Overview

A Study of Leuprolide 11.25 mg and 30 mg Administered Every 3 Months to Treat Central Precocious Puberty

Status:
Completed

Trial end date:
2010-06-01

Target enrollment:
0

Participant gender:
All

Summary

The purpose of this study is to determine if 11.25 and 30 mg formulations of leuprolide are effective in treating children with Central Precocious Puberty (CPP).

Phase:

Phase 3

Accepts Healthy Volunteers?

Details

Lead Sponsor:

Abbott

Treatments:

Leuprolide

Criteria

Inclusion Criteria:

- Subject has a clinical diagnosis of CPP.

- Eligible to receive at least 6 mo of therapy to treat CPP after study entry.

- Bone age advanced at least 1 year beyond the chronological age at time of diagnosis or
first treatment.

- In general good health with no uncontrolled, clinically significant disease which
would interfere with bone maturation or mask the objectives of this protocol as
assessed by the investigator.

Additional criteria for subjects who have not had previous treatment:

- Girls 2-8 years inclusive or Boys 2-9 years inclusive at Day 1.

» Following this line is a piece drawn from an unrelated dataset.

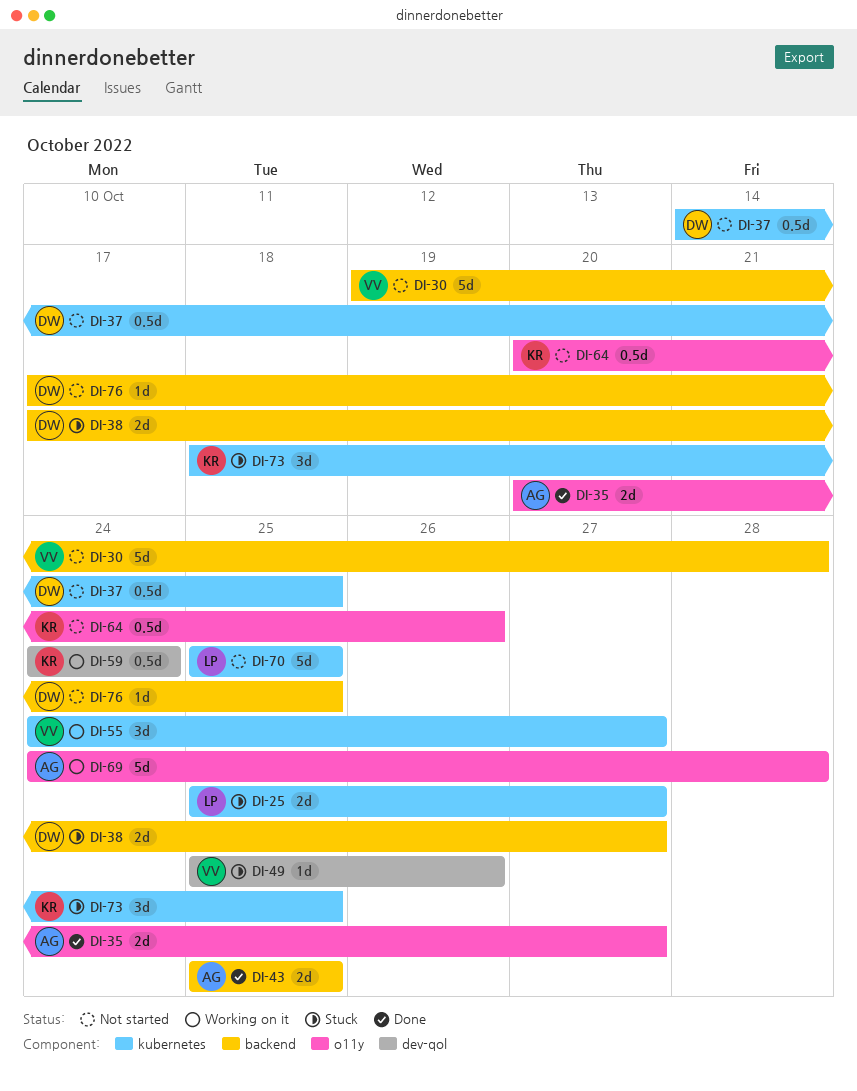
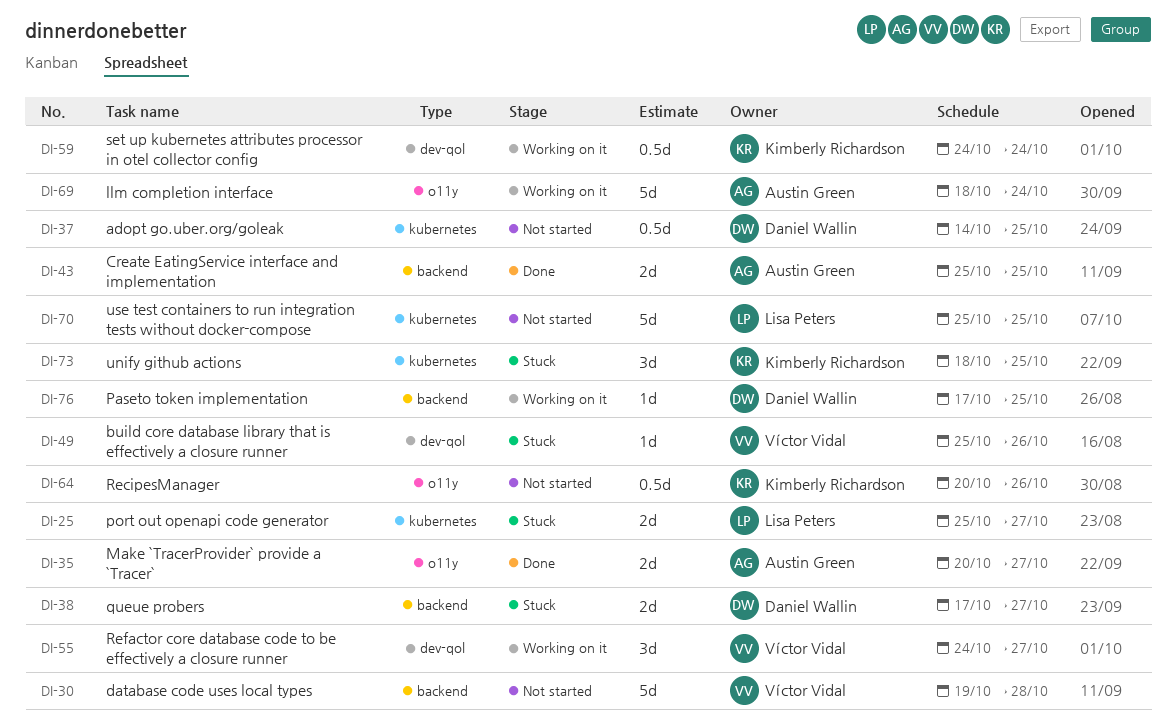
DI-55, label: kubernetes -> dev-qol
DI-69, start: Oct 24 -> Oct 18
DI-69, due: Oct 28 -> Oct 24
DI-76, status: Not started -> Working on it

- Has pretreatment pubertal response to leuprolide acetate stimulation (luteinizing
hormone ≥8 mIU/mL) at Screening.

- Breast pubertal staging of at least 2 in girls; testicular volume of at least 4 cc or
testicular length greater than 2.5 cm in boys at Screening.

Additional criteria for subjects previously treated:

- Girls 2-10 years inclusive or boys 2-11 years inclusive at Day 1.

- Must have been on standard gonadotropin releasing hormone analog therapy for at least
the 6 mo prior to Day 1.

- Has documented maintenance of luteinizing hormone suppression as evidenced by peak
stimulated level <4 mIU/mL at Screening.

Exclusion Criteria:

- Incomplete precocious puberty (premature thelarche, premature adrenarche).

- Peripheral precocious puberty: gonadal or adrenal tumors, congenital adrenal
hyperplasia, testotoxicosis in boys, human chorionic gonadotropin secreting tumor or
McCune-Albright syndrome in girls.

- Evidence of any abnormal pituitary, hypothalamic, adrenal, thyroid and gonadal
function other than premature secretion of gonadotropins not adequately controlled.

- Unstable intracranial tumors (unresponsive to treatment/expanding) except hamartoma.

- Previous treatment with GnRHa therapy requiring leuprolide acetate for depot
suspension >15 mg monthly.

- Bone age >13 years for girls and >14 years for boys.

- Any other condition interfering with growth, ie, skeletal dysplasia, cerebral palsy.

- Chronic illness requiring treatment that may interfere with growth, ie, chronic
steroid use, renal failure, moderate to severe scoliosis.

- Diagnosis of short stature, ie more than 2.25 standard deviations below the mean
height for age (growth chart measurement).

- Prior or current therapy with medroxyprogesterone acetate or growth hormone.

- Has an abnormal laboratory value suggesting a clinically significant underlying
disease .

- Creatinine >1.5 mg/dL, alanine aminotransferase and/or aspartate aminotransferase >2.0
x upper limit of normal, or total bilirubin >2.0 mg/dL with aspartate
aminotransferase/alanine aminotransferase elevated above normal limits.

- Positive pregnancy test.

- Known hypersensitivity to study medication or its excipients.

- Participation in another drug research within 3 mo of enrollment into this study.

- Prior or current therapy with insulin-like growth factor-1.

- Use of an estrogen preparation within 2 mo prior to Day 1.